Эту бесхребетность и безмускульность прозы, в лучшем случае – врожденную искривленность хребта, он, как и многие до него, считал наследственным русским пороком, особенно заметным – до яркого уродства – у таких второстепенных писателей, как Лесков и Гончаров. В Юрии Олеше родовой изъян развился до болезни, поразив не только сочинения, но и автора, и в единственной его построенной вещи «Зависть» глиняные распорки композиции пропарывают тут и там живую румяную плоть его чистопородной прозы. Так он и остался в моей памяти – замученный бесплодием старик, строитель без чертежей, садовник без сада, со всеми козырями на руках, которых не умел употребить. Он считал себя нищим, этот завистливый, едкий старик, – он, две-три фразы которого, проглоченные наспех с утренним чаем, заряжали Коротыгина безусловно творческой энергией.
И даже гурманская, затейная проза Набокова, не брезгующая иллюзионными эффектами, послужила ему не в образец, а в назидание. О многолетнем уже, в полвека, проживании Набокова в русской литературе он узнал только в прошлом году, в гостях, в одном неопасно и отчасти даже прибыльно диссиденствующем семействе, которых много развелось по русским метрополисам в шестидесятые годы и мало осталось в семидесятых. Он умирал со скуки в тот вечер, хотя пришел, помнится, строго по делу – просмотреть с хозяином его историческую (читай: политическую) пьесу о декабристах перед подачей в детский театр, но – угодил в разгар застолья. И когда обмен мнений за столом – и без того резкий, на личностях – как-то очень скоро перескочил в словесный мордобой с весомым гулом идейных пощечин, он сделал малодушную попытку улизнуть, и шкафчик при столе, в который весь вечер с мучением упиралось его колено, вдруг раскрылся, излив лавину явно не советских изданий в маскировочной газетной обертке.
Коротыгин нагнулся, недовольно крякнув. Полистал, перечел и даже общупал, не доверяя собственным глазам, золотую пружинку набоковской фразы, еще гудящую от насильственной выемки из ритмического паза. Он и мысли не допускал, что в русском предрассудочном языке возможна такая абсолютная и без тени борьбы взятая свобода тона, а главное – блистательный дар композиции, которым незнакомый автор еще и щеголял.

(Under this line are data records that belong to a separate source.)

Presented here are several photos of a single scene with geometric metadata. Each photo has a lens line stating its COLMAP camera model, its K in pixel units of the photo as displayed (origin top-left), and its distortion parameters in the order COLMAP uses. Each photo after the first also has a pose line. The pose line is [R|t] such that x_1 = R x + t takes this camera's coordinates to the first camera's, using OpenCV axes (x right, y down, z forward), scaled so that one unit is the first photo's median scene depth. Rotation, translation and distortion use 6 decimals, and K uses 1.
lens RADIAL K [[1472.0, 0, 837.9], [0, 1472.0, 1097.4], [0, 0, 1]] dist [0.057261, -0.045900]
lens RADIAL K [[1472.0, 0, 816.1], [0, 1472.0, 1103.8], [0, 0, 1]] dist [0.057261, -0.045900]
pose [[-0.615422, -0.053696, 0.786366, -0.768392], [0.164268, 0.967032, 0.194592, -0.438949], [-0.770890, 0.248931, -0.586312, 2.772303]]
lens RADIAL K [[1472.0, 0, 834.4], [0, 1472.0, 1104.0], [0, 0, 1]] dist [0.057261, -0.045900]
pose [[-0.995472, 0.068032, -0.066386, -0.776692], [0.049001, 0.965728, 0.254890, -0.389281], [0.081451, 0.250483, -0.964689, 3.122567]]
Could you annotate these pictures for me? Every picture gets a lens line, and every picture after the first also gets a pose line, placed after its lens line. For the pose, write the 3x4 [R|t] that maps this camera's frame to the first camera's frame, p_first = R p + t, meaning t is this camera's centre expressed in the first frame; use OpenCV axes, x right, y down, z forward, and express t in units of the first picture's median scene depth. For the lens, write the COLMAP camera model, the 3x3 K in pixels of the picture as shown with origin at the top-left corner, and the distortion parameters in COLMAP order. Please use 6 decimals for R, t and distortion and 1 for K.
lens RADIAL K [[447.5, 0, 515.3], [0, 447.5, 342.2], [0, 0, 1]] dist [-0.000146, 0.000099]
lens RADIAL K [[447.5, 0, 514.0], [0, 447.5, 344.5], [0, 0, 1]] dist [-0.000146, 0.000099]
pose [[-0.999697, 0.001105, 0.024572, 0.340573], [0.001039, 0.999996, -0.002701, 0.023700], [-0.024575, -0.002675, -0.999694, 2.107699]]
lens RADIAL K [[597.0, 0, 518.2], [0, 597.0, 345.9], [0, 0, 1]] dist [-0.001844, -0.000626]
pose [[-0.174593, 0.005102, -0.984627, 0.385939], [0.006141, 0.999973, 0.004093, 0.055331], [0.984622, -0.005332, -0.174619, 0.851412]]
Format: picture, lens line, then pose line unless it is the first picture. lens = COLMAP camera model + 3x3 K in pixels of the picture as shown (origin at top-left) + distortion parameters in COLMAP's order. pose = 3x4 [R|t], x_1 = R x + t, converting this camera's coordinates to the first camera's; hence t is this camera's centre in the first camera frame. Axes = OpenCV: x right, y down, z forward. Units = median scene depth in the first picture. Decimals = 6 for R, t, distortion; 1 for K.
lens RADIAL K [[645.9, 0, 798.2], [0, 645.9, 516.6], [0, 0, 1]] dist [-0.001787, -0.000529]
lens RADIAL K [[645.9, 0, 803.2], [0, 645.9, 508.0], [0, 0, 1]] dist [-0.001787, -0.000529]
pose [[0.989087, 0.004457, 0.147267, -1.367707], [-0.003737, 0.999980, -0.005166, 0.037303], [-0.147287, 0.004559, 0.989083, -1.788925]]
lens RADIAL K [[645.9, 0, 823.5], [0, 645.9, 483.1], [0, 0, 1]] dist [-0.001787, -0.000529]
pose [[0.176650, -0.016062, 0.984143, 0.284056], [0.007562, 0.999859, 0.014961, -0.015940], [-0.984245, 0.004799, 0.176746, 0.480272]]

При дальнейшем украдчивом продвижении в глубь набоковской территории (идейный бой за столом излился в остракизм малодушного известного поэта, прибывшего из Москвы, но письмо не подписавшего или, наоборот, подписавшего – но, моментально отрезвясь, вот он тушью истребляет свои, единой греческой приставкой начатые, имя и фамилию в подпаленной со всех сторон, очень-очень нехорошей тишине) Коротыгину показалось, что домашние окрестности русской литературы, изученные им досконально, вдруг раздались, ограда стала дальше, растительный состав обогатился интересными гибридными видами, хотя и наметилась некая голизна, свистящие пустоты, взвинченность колорита… но тут же подскочил находчивый автор и очень удачно все скрасил за счет собственных, химией попахивающих средств.
С точки зрения ремесла, Коротыгин порадовался, что другой автор, избавившись за границей от домашнего порока русской литературы, укрепил ее сюжетную осанку и он теперь может брать у автора уроки. Было очень поздно, гости разошлись, раньше всех скользнул малодушный поэт со своей замаранной гражданской репутацией. Гитара с пунцовым бантом по шее как-то похабно развалилась в кресле (под нее кто-то свирепо чеканил политические песни с блатным подвоем или наоборот), хозяин-драматург красноречиво ворочал стульями – а он все сидел над книгой, обгрызая ногти, то и дело щупая пук страниц до конца и почти задыхаясь от резкого наслаждения этой спесивой королевской прозой. Не мог он не кончить книгу! Но хозяин твердо отказал дать с собой – не хотел рисковать, боялся стукачей и его, Коротыгина, политического недомыслия. «По роже вижу, уже в трамвае не удержишься и раскроешь, а потом попробуй правильно ответь, где Набокова достал». Зато разрешил остаться на ночь в кухне, и, порывисто облобызав драматурга, любившего и умевшего напускать на себя свирепого либерала, Коротыгин вновь погрузился в страницы, излучавшие, как ему казалось, голубой феерический блеск.